• Exercise details: The records that follow are to be repeated without alteration.

───

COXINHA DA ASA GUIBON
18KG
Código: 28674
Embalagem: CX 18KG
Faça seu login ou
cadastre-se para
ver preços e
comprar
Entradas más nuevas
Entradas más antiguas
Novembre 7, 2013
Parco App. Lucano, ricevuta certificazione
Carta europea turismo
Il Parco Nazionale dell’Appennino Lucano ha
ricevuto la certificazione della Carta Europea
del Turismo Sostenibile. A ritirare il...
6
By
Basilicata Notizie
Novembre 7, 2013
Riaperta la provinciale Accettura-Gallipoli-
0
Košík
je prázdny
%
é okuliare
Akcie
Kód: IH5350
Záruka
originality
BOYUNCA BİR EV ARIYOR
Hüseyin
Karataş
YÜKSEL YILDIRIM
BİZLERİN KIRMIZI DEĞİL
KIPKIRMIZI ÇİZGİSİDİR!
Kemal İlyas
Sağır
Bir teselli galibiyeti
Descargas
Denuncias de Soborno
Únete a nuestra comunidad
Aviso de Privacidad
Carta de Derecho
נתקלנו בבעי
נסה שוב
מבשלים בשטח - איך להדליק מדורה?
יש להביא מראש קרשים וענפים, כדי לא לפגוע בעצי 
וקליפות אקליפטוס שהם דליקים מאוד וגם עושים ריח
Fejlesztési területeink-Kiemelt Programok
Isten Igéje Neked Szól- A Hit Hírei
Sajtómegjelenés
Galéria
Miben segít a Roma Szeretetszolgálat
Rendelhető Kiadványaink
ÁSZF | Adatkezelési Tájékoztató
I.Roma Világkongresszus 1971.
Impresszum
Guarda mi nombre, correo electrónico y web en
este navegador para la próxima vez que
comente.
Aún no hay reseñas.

───

• Written response:
COXINHA DA ASA GUIBON
18KG
Código: 28674
Embalagem: CX 18KG
Faça seu login ou
cadastre-se para
ver preços e
comprar
Entradas más nuevas
Entradas más antiguas
Novembre 7, 2013
Parco App. Lucano, ricevuta certificazione
Carta europea turismo
Il Parco Nazionale dell’Appennino Lucano ha
ricevuto la certificazione della Carta Europea
del Turismo Sostenibile. A ritirare il...
6
By
Basilicata Notizie
Novembre 7, 2013
Riaperta la provinciale Accettura-Gallipoli-
0
Košík
je prázdny
%
é okuliare
Akcie
Kód: IH5350
Záruka
originality
BOYUNCA BİR EV ARIYOR
Hüseyin
Karataş
YÜKSEL YILDIRIM
BİZLERİN KIRMIZI DEĞİL
KIPKIRMIZI ÇİZGİSİDİR!
Kemal İlyas
Sağır
Bir teselli galibiyeti
Descargas
Denuncias de Soborno
Únete a nuestra comunidad
Aviso de Privacidad
Carta de Derecho
נתקלנו בבעי
נסה שוב
מבשלים בשטח - איך להדליק מדורה?
יש להביא מראש קרשים וענפים, כדי לא לפגוע בעצי 
וקליפות אקליפטוס שהם דליקים מאוד וגם עושים ריח
Fejlesztési területeink-Kiemelt Programok
Isten Igéje Neked Szól- A Hit Hírei
Sajtómegjelenés
Galéria
Miben segít a Roma Szeretetszolgálat
Rendelhető Kiadványaink
ÁSZF | Adatkezelési Tájékoztató
I.Roma Világkongresszus 1971.
Impresszum
Guarda mi nombre, correo electrónico y web en
este navegador para la próxima vez que
comente.
Aún no hay reseñas.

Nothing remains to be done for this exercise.